The Federal Reserve Board on Tuesday proposed revisions in its Truth-in-Lending commentary to address closed-end credit and late payments.

To determine when a loan qualifies as closed-end, lenders should look at the purpose of the credit, according to the Fed. "If the retailer of pianos establishes a line of credit for the purpose of purchasing a piano, it is unlikely that the creditor can reasonably contemplate repeated transactions," it said. That means the lender must consider the credit as closed-end, which triggers more disclosures than open-end credit.

Also, loans for higher-priced items generally should be treated as closed-end credit because consumers are unlikely to use the credit line for additional purchases. For instance, a $5,000 credit line for a $4,500 satellite television system is not open-end credit because the consumer is unlikely to pay down the loan and buy another satellite dish, it said.

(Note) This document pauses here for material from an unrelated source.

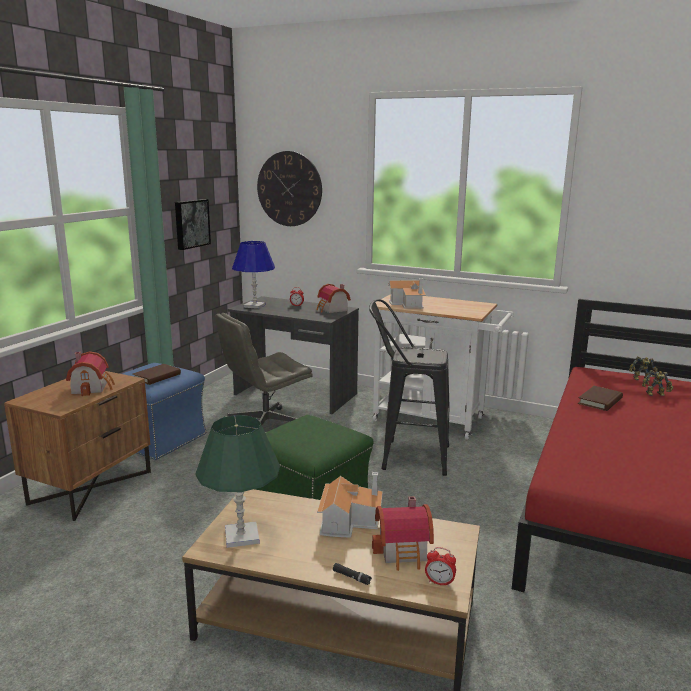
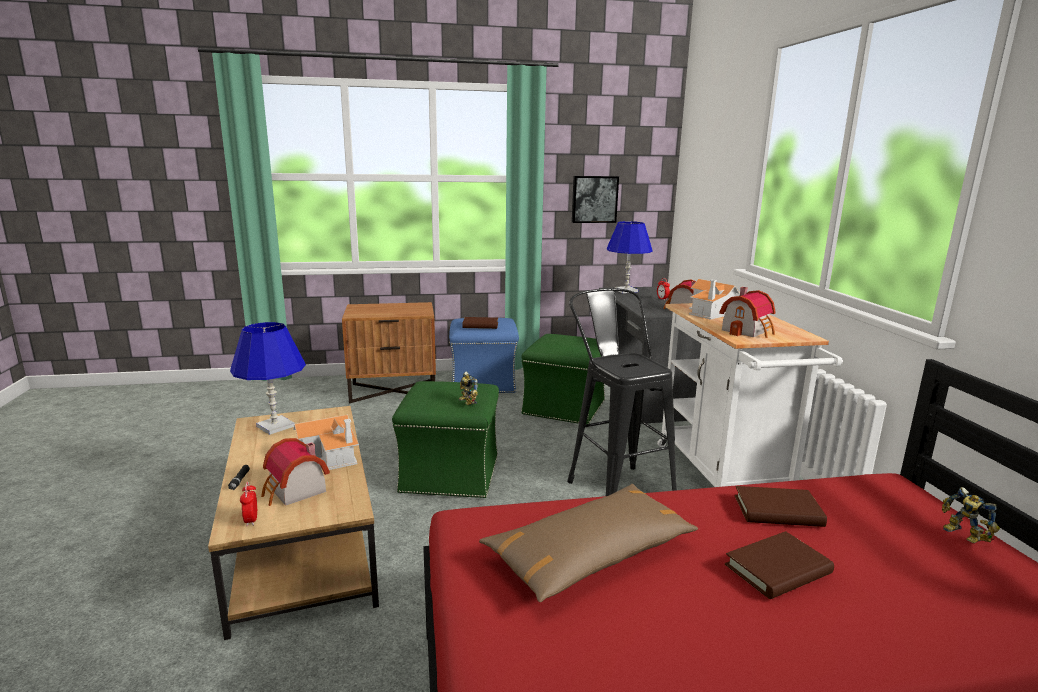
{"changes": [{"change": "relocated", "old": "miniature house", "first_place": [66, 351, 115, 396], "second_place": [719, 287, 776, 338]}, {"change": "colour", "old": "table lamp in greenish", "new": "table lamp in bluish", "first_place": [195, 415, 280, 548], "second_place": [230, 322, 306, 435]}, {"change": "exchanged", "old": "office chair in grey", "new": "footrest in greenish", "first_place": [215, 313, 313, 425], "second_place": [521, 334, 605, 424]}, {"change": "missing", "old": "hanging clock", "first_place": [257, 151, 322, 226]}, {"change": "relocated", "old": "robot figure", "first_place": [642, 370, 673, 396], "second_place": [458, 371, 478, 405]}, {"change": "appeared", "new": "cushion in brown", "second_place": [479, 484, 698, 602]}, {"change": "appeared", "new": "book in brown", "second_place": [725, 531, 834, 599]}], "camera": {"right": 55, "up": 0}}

Finally, the Fed said lenders must make reasonable judgments. For instance, it would be more reasonable to assume customers will repeatedly draw on a line of credit from a thrift than from a company that finances the purchase of aluminum siding.

In the late payment section, the Fed said banks must disclose revised annual percentage rates if interest rates rise when borrowers do not repay on time. A general description, such as, "The rate will increase if the customer fails to remain in good standing," is not specific enough, the Fed said.